A matrix of B-splines for the u time scale of dimension nu by cu.

Bs

A matrix of B-splines for the s time scale of dimension ns by cs.

Z

(optional) A regression matrix of covariates values of dimensions n by p.

Wprior

An optional matrix of a-priori weights.

P

The penalty matrix of dimension cucs by cucs.

ridge

A ridge penalty parameter: default is 0.

control_algorithm

A list with optional values for the parameters of the iterative processes:

  • maxiter The maximum number of iteration for the IWSL algorithm. Default is 20.

  • conv_crit The convergence criteria, expressed as difference between estimates at iteration i and i+1. Default is 1e-5.

  • verbose A Boolean. Default is FALSE. If TRUE monitors the iteration process.

Value

A list with the following elements:

  • Alpha The matrix of estimated P-splines coefficients of dimension cu by cs.

  • Cov_alpha The variance-covariance matrix of the Alpha coefficients, of dimension cucs by cucs.

  • beta The vector of length p of estimated covariates coefficients.
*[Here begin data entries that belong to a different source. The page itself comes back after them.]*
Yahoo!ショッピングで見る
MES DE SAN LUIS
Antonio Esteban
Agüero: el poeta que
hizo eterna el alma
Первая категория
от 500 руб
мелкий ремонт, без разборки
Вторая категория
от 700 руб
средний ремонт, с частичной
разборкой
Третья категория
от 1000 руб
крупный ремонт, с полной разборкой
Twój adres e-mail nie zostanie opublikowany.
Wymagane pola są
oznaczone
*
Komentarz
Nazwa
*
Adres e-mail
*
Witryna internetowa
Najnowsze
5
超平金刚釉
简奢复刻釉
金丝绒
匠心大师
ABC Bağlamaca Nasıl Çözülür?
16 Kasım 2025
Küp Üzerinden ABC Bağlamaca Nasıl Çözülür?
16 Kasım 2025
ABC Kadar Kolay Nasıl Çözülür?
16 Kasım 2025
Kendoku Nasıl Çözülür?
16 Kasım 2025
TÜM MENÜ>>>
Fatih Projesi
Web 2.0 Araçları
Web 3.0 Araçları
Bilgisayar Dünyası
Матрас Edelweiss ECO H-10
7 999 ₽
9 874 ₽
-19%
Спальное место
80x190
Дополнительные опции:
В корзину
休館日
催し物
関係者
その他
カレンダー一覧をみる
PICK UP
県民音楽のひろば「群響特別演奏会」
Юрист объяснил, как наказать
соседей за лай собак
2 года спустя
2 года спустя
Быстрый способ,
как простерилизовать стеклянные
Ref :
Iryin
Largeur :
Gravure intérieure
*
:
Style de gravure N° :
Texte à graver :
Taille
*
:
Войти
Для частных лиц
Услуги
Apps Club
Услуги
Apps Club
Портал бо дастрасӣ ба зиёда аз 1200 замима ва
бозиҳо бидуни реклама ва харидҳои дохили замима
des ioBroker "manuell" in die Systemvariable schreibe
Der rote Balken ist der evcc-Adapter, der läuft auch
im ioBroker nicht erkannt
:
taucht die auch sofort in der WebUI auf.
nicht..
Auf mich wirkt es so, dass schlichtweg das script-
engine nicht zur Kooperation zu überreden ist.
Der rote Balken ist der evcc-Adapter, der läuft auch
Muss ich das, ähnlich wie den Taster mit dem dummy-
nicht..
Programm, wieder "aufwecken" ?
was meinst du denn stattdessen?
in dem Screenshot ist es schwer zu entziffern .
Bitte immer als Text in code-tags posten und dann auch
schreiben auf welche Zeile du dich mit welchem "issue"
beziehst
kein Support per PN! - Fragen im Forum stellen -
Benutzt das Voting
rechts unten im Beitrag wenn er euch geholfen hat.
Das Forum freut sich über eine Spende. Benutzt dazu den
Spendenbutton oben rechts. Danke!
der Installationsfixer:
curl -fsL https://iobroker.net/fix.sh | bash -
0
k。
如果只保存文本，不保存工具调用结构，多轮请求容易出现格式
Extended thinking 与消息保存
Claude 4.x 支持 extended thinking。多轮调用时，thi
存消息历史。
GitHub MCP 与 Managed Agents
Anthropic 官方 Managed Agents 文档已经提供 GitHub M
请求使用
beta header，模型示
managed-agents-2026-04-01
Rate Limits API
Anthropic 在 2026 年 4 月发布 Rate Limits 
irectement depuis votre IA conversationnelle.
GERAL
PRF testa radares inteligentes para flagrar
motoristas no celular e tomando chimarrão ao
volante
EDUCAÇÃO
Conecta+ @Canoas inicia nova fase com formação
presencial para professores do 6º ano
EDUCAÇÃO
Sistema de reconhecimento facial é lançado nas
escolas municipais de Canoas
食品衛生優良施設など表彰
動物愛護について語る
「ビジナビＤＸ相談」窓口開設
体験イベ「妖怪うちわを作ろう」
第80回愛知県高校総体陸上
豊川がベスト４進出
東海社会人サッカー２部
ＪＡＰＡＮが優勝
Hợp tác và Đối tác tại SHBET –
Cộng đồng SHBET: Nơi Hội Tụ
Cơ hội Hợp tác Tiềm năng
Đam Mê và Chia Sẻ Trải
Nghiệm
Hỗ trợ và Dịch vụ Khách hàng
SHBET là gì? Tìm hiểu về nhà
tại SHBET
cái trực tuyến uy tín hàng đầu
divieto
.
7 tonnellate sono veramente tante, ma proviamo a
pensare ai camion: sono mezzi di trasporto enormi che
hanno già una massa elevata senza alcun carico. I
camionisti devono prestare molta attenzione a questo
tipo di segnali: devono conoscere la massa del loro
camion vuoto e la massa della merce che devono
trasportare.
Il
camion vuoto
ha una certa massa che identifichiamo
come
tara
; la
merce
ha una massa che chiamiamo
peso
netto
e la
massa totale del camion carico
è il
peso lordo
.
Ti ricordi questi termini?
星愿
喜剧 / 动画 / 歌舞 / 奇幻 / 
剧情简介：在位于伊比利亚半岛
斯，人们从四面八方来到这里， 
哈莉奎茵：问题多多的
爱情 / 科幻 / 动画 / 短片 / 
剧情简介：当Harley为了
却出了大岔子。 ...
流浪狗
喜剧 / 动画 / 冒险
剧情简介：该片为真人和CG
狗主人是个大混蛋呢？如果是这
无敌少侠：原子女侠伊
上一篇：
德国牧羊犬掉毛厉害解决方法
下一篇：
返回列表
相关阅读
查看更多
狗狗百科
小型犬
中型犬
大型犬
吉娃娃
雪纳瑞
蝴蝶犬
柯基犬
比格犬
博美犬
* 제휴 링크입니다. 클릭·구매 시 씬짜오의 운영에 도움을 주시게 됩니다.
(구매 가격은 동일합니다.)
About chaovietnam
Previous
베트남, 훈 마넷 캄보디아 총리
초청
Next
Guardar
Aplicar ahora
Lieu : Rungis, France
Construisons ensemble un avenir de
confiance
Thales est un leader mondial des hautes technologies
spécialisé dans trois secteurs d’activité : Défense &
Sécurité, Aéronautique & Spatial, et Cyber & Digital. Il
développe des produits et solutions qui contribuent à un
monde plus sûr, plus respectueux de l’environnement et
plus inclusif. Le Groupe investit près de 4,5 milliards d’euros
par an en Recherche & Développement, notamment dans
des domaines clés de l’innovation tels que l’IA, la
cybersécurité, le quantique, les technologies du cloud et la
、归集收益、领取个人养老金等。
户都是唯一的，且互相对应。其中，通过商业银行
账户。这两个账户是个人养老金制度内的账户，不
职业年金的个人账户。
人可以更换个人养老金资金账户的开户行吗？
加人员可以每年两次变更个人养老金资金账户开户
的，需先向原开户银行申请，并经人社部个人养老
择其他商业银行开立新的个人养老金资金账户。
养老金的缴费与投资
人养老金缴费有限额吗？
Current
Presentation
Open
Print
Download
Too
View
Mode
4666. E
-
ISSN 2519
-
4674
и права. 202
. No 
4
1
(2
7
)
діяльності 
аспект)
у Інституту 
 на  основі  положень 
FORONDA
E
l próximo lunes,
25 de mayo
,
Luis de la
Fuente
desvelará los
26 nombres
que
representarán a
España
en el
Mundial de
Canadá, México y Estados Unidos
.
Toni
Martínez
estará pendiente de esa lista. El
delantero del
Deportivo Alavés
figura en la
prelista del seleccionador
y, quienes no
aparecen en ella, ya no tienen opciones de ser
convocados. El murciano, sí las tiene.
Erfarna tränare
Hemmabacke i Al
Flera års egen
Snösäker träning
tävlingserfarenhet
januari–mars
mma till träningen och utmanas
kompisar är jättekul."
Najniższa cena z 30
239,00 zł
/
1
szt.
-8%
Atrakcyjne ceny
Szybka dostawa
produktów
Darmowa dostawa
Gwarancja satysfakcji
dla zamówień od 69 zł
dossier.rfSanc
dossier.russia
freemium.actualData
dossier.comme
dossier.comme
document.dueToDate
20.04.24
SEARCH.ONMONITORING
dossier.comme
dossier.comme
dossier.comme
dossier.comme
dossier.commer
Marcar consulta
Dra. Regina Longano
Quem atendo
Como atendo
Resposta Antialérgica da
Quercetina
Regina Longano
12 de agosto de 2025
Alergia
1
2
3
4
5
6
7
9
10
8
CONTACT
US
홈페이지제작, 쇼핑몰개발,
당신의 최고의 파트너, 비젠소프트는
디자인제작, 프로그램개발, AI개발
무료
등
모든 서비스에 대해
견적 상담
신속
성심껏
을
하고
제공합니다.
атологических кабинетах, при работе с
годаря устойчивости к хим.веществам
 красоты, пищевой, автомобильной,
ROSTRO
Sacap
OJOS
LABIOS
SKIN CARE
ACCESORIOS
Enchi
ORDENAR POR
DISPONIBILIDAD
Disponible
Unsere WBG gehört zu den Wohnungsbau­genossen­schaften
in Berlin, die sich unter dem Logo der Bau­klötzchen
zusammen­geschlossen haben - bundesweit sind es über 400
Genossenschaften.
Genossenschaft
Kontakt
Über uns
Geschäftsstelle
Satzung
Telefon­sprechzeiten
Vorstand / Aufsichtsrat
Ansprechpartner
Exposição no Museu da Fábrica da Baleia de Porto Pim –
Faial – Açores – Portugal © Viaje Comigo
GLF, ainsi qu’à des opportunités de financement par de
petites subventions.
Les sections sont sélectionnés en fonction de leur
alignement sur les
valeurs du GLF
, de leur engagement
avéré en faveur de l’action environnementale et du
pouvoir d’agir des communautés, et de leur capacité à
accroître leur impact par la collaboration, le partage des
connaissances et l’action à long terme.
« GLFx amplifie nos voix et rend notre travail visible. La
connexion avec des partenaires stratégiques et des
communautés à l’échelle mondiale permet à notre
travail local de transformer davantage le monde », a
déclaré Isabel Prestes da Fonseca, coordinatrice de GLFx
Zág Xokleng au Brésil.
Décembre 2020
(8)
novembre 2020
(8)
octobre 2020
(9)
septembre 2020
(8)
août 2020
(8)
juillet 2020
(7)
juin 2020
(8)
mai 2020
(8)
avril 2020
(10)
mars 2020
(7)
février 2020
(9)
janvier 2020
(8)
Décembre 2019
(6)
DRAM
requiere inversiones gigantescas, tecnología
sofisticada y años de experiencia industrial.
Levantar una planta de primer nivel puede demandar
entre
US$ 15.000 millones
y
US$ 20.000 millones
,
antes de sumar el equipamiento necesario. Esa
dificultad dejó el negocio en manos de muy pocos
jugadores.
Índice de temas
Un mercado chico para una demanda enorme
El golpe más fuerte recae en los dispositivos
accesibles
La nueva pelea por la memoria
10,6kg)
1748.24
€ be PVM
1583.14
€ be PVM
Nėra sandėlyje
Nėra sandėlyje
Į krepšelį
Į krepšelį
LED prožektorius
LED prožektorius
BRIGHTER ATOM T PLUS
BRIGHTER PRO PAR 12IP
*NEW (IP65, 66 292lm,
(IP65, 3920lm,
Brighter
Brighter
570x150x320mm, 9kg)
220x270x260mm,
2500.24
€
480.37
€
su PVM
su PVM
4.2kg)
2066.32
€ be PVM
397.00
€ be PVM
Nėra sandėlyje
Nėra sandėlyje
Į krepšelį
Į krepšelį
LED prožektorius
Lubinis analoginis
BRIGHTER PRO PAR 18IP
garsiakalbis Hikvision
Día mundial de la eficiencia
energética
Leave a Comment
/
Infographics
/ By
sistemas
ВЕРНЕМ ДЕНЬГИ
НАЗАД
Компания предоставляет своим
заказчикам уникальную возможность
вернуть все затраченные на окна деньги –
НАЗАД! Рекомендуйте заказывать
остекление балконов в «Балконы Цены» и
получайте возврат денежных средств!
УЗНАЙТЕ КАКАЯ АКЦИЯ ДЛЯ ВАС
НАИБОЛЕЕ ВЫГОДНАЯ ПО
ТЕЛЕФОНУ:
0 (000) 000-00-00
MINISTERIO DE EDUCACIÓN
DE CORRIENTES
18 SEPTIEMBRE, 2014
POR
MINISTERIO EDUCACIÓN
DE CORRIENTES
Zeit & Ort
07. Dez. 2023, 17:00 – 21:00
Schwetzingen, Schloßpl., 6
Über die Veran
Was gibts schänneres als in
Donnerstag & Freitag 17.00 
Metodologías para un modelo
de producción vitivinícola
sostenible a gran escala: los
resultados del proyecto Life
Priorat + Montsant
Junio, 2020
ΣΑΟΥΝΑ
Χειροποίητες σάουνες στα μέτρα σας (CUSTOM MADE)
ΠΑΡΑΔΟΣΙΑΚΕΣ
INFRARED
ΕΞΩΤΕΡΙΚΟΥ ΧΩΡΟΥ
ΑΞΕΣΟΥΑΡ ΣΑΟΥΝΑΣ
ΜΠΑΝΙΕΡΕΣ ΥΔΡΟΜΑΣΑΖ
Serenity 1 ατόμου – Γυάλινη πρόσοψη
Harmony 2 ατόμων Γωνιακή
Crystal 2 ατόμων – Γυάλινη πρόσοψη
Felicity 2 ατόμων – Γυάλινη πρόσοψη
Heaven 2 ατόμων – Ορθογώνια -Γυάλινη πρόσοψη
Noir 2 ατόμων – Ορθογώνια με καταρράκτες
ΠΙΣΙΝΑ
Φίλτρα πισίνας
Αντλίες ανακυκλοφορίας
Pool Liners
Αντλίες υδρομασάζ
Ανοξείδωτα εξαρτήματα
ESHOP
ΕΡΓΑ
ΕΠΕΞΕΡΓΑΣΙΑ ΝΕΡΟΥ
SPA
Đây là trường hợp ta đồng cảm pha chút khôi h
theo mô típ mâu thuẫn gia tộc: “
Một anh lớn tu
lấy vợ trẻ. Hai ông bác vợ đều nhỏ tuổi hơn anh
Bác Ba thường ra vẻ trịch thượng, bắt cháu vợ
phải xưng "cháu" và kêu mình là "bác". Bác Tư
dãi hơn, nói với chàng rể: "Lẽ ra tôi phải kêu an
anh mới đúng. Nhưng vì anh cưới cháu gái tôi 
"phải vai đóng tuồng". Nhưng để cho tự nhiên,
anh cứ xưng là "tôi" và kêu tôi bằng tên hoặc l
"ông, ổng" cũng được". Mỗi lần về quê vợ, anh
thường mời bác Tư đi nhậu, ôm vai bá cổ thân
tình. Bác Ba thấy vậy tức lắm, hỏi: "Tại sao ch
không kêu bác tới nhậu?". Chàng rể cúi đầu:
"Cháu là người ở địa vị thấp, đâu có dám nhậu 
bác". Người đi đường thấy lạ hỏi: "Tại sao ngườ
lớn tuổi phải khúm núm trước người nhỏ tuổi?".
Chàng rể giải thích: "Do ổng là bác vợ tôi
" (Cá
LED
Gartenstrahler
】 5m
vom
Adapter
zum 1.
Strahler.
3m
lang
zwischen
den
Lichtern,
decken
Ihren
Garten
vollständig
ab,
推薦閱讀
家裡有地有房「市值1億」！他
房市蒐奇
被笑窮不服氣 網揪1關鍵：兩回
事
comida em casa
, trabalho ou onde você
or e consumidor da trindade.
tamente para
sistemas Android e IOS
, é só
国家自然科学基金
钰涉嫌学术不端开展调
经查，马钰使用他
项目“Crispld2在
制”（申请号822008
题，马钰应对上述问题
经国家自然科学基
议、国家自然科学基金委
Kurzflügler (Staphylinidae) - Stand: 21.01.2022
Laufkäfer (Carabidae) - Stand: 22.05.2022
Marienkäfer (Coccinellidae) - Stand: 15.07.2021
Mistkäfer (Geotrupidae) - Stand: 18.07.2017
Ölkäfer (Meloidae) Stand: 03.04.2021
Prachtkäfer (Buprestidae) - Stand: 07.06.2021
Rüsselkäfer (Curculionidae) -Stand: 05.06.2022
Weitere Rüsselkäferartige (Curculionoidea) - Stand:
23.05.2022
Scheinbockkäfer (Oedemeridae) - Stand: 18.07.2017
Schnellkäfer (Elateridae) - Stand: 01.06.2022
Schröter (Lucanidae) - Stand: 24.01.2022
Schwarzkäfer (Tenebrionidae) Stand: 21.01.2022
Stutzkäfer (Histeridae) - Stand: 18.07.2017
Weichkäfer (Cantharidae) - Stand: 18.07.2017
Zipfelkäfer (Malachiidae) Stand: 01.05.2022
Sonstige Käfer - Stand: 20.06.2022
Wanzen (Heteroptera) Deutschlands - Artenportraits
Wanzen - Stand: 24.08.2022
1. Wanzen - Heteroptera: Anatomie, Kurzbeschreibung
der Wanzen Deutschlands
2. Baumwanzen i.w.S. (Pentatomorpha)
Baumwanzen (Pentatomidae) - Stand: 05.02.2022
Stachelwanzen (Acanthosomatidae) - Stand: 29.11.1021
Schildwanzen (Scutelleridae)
  • Cov_beta The variance-covariance matrix of the beta coefficients, of dimension p by p.

  • SE_beta The vector of length p of estimated Standard Errors for the beta coefficients.

  • Eta0 The matrix of values of the baseline linear predictor (log-hazard) of dimension nu by ns.

  • H The hat-matrix.

  • deviance The deviance.

  • ed The effective dimension of the model.

  • aic The value of the AIC.

  • bic The value of the BIC.

  • Bbases a list with the B-spline bases Bu and Bs.